- [INSTRUCTIONS FOR THE TASK]
Reproduce word for word the lines from the one holding "Q: What is the number of cookies" through the final line, both ends included.

- [DATA PROVIDED]
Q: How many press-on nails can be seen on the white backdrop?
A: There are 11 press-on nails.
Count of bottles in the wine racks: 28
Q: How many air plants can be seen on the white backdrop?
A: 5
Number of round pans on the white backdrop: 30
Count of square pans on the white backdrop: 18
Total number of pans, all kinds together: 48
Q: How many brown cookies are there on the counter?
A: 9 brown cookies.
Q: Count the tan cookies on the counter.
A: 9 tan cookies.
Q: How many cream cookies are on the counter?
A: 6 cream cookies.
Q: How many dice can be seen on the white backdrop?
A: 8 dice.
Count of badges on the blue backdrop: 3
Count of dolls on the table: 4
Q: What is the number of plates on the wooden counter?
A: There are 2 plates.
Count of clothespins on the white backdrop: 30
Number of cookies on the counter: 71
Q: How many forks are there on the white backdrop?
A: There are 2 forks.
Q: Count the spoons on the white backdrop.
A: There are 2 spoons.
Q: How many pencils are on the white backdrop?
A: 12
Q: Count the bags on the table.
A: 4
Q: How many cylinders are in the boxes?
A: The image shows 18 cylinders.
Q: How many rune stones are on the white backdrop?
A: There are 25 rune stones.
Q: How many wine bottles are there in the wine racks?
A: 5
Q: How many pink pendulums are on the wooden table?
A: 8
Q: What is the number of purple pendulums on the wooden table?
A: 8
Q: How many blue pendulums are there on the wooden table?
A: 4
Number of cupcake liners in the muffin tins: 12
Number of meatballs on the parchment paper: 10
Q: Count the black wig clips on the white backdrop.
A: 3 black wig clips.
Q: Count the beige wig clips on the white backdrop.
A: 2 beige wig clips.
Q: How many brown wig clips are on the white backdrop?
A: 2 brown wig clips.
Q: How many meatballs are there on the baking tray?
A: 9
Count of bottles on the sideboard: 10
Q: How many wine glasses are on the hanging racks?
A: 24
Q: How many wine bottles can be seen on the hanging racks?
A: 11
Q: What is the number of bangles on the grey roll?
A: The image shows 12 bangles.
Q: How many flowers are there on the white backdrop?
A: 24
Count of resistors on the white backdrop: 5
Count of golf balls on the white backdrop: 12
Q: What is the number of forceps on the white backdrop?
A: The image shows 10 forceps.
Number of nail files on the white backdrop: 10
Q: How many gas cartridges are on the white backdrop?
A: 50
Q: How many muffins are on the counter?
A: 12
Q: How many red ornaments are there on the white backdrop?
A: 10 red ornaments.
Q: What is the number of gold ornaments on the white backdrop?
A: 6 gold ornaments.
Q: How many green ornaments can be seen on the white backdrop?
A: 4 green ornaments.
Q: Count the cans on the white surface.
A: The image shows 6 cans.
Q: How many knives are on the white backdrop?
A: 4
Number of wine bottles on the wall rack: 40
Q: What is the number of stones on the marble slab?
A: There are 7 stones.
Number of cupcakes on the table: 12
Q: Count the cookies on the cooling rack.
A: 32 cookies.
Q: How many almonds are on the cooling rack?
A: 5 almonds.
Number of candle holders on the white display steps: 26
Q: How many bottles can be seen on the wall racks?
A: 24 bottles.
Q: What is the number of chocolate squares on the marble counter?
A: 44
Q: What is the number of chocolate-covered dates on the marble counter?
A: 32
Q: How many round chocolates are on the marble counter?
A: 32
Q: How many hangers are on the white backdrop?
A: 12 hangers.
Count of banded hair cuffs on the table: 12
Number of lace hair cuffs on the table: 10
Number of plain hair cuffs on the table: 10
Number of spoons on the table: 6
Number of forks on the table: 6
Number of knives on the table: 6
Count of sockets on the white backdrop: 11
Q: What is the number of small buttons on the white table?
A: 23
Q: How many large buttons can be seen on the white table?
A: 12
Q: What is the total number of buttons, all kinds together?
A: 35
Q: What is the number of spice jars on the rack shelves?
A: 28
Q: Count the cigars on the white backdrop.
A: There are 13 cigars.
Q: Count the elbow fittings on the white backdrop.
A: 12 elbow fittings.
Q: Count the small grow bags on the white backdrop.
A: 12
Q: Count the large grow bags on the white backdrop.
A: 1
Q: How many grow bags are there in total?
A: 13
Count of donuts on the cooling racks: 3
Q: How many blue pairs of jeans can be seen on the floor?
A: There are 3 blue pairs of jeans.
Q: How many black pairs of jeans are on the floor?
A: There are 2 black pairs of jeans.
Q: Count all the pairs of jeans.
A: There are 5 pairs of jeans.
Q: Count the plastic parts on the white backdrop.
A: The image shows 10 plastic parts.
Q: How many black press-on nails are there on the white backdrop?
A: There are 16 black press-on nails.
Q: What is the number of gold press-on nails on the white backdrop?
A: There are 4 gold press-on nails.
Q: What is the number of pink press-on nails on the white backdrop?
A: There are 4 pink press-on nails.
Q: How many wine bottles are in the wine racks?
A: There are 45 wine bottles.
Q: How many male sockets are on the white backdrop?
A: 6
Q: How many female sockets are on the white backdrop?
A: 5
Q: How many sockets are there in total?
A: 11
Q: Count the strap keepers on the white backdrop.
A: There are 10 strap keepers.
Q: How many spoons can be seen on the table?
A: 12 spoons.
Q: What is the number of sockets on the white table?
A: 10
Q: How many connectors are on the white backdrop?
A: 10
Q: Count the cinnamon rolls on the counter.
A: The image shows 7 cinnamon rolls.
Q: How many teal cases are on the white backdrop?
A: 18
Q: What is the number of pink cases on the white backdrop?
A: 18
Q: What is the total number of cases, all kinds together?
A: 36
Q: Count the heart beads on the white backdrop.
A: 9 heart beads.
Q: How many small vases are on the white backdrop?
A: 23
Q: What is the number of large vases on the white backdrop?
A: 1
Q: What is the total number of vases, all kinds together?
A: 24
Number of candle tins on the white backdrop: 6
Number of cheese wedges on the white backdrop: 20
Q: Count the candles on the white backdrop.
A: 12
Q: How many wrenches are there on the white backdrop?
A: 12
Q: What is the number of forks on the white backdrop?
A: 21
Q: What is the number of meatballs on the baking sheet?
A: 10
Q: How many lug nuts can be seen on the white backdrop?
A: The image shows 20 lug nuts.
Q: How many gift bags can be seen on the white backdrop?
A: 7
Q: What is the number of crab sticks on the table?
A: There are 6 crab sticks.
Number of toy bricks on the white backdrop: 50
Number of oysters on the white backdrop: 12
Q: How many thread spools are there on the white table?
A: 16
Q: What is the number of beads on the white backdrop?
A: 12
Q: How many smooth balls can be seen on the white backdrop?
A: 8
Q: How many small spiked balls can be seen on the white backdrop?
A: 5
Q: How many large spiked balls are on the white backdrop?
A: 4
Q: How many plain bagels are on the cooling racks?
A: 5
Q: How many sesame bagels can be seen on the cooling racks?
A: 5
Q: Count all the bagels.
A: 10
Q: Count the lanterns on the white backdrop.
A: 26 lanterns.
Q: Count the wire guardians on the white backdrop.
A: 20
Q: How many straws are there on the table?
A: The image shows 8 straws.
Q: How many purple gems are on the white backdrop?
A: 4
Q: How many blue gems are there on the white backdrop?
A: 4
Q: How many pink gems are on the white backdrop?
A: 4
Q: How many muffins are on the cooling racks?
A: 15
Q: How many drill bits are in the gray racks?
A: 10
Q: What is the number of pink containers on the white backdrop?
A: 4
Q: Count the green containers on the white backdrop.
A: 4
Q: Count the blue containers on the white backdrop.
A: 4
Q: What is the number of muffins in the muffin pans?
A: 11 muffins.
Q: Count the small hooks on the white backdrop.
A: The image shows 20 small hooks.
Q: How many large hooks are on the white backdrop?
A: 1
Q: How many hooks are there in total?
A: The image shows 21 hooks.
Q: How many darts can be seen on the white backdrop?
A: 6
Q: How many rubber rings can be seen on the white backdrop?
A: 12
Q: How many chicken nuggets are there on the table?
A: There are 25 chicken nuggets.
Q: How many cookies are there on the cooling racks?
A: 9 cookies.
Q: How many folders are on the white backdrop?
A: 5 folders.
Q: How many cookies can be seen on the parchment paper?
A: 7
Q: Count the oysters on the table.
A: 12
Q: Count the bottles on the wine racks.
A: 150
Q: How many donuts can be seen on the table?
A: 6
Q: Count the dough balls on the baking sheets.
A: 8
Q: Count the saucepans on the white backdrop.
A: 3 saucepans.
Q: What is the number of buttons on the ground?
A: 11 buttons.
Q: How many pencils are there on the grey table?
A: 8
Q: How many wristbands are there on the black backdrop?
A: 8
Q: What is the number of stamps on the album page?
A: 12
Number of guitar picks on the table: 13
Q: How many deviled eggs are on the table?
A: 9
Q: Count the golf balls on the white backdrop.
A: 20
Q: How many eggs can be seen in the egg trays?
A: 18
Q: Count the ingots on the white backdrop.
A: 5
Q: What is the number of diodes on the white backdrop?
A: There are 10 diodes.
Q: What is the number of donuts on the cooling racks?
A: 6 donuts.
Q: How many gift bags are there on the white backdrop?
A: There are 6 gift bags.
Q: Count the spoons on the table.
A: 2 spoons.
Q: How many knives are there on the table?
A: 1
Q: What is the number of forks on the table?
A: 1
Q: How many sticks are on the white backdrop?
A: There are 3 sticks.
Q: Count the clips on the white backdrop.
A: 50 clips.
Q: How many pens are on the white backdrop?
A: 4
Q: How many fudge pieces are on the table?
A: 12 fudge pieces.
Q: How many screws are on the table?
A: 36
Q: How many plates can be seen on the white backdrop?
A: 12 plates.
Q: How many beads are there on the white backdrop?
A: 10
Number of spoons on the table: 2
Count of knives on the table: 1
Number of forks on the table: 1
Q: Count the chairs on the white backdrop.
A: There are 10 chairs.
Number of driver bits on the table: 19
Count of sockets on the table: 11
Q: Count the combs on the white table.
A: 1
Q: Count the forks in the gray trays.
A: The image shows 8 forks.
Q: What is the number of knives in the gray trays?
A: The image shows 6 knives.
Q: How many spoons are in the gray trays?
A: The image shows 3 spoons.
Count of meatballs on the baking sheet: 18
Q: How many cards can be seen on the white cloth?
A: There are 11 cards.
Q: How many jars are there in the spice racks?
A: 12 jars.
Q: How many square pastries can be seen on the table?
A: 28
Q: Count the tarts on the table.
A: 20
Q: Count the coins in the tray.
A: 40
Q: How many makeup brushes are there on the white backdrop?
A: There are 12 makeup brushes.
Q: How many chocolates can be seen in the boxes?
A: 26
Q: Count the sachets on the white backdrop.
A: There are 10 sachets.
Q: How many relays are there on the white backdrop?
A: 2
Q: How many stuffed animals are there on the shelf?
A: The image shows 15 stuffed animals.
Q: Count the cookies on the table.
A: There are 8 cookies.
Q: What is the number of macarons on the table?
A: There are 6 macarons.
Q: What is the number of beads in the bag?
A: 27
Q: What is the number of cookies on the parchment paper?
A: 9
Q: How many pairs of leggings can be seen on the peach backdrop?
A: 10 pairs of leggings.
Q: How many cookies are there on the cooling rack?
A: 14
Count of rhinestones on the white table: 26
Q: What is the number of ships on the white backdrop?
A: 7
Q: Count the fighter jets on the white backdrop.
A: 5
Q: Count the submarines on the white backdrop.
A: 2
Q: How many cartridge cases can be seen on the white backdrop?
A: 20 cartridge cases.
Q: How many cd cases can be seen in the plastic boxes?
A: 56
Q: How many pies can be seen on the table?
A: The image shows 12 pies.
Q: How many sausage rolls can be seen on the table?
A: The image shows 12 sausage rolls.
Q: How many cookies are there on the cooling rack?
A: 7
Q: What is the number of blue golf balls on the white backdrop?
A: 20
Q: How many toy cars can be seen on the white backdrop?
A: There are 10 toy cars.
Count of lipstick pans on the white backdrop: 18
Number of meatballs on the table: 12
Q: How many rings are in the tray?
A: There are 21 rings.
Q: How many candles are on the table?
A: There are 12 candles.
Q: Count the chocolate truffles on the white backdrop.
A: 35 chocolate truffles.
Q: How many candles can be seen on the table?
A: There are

- [TASK RESULT]
Q: What is the number of cookies on the parchment paper?
A: 9
Q: How many pairs of leggings can be seen on the peach backdrop?
A: 10 pairs of leggings.
Q: How many cookies are there on the cooling rack?
A: 14
Count of rhinestones on the white table: 26
Q: What is the number of ships on the white backdrop?
A: 7
Q: Count the fighter jets on the white backdrop.
A: 5
Q: Count the submarines on the white backdrop.
A: 2
Q: How many cartridge cases can be seen on the white backdrop?
A: 20 cartridge cases.
Q: How many cd cases can be seen in the plastic boxes?
A: 56
Q: How many pies can be seen on the table?
A: The image shows 12 pies.
Q: How many sausage rolls can be seen on the table?
A: The image shows 12 sausage rolls.
Q: How many cookies are there on the cooling rack?
A: 7
Q: What is the number of blue golf balls on the white backdrop?
A: 20
Q: How many toy cars can be seen on the white backdrop?
A: There are 10 toy cars.
Count of lipstick pans on the white backdrop: 18
Number of meatballs on the table: 12
Q: How many rings are in the tray?
A: There are 21 rings.
Q: How many candles are on the table?
A: There are 12 candles.
Q: Count the chocolate truffles on the white backdrop.
A: 35 chocolate truffles.
Q: How many candles can be seen on the table?
A: There are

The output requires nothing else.